Shaba National Reserve, Kenya

By Jeff Burdick

When the CBS television series Survivor went earlier this year to Kenya’s Shaba National Reserve to film its third season, it wasn’t the first time this wild, remote haven 38 miles north of the equator has attracted international attention. The book and movie Born Free chronicled Joy Adamson’s efforts to reintroduce hand-raised leopards here, and the remains of her camp can still be visited. Shaba is also within sight of Mount Kenya and its coffee-plantation-carpeted slopes that were setting for the autobiographical book Out of Africa.

For me, I first became aware of the hypnotizing beauty of Shaba — and its neighboring sister reserves of Samburu and Buffalo Springs — last spring when I was plopped down inside the reserves following a 55-minute flight north from Nairobi. Of course, I didn’t outback it like the Survivor contestants, but contentedly stayed in the reserve’s one lodge: the deluxe Shaba Sarova Lodge tucked into the reserve’s extreme northwest corner. After all, I hadn’t come to engage in a slickly produced game of survival of the fittest but to marvel instead at a far more real and dramatic version that plays out daily on the reserve’s acacia-dotted savannah. And disappointed I was not.

_RECORDS SUPPLIED_
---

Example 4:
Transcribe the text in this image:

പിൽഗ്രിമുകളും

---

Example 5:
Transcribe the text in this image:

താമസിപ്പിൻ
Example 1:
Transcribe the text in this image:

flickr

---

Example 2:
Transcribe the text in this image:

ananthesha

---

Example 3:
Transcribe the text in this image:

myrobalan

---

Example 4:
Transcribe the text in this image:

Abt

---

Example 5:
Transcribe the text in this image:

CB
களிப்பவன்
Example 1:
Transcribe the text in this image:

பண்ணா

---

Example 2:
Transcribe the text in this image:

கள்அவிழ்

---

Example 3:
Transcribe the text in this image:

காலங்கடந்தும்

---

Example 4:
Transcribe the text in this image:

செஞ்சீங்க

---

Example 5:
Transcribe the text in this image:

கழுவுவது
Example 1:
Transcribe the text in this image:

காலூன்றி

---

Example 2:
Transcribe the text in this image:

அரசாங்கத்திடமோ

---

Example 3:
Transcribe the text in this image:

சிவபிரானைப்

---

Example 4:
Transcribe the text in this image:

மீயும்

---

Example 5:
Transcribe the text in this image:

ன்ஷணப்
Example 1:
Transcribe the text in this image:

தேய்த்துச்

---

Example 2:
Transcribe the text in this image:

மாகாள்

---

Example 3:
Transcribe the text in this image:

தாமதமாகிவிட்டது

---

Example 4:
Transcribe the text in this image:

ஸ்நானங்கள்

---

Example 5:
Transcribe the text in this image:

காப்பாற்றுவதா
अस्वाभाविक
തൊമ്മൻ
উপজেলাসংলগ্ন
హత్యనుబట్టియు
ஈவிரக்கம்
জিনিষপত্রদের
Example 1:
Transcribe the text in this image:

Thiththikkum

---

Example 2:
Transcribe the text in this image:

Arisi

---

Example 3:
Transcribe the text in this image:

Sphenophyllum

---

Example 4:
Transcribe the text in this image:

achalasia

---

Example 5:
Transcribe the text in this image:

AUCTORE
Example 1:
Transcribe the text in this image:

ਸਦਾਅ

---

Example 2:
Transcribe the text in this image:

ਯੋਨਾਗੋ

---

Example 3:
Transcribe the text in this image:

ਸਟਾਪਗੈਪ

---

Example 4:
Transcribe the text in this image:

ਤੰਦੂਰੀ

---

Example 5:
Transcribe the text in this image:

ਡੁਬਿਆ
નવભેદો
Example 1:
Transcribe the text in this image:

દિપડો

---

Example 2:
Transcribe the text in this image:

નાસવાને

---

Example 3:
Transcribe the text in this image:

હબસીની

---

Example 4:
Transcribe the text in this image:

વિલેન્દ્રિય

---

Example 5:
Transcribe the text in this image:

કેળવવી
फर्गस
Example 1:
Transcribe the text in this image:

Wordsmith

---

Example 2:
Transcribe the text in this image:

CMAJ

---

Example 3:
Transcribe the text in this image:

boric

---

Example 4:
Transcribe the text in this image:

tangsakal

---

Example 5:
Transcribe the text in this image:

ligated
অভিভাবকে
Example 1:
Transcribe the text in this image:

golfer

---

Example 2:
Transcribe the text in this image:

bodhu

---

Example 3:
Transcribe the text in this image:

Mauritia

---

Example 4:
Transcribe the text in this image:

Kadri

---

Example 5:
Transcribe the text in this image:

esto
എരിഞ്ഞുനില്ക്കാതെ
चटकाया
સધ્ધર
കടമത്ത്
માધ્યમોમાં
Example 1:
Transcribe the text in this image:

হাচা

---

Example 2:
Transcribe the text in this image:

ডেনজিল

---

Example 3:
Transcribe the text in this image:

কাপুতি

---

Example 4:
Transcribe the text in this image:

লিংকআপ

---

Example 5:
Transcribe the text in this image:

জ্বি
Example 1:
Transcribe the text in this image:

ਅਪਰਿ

_PARTS OF THE EXERCISE_
[1] List every wildlife reserve named in the Shaba reserve article.
[2] Duplicate the passage of the Shaba reserve article from "For me, I first" to "disappointed I was not.".

_ANSWERS TO THE PROBLEMS_
[1]
Shaba National Reserve
Samburu
Buffalo Springs

[2]
For me, I first became aware of the hypnotizing beauty of Shaba — and its neighboring sister reserves of Samburu and Buffalo Springs — last spring when I was plopped down inside the reserves following a 55-minute flight north from Nairobi. Of course, I didn’t outback it like the Survivor contestants, but contentedly stayed in the reserve’s one lodge: the deluxe Shaba Sarova Lodge tucked into the reserve’s extreme northwest corner. After all, I hadn’t come to engage in a slickly produced game of survival of the fittest but to marvel instead at a far more real and dramatic version that plays out daily on the reserve’s acacia-dotted savannah. And disappointed I was not.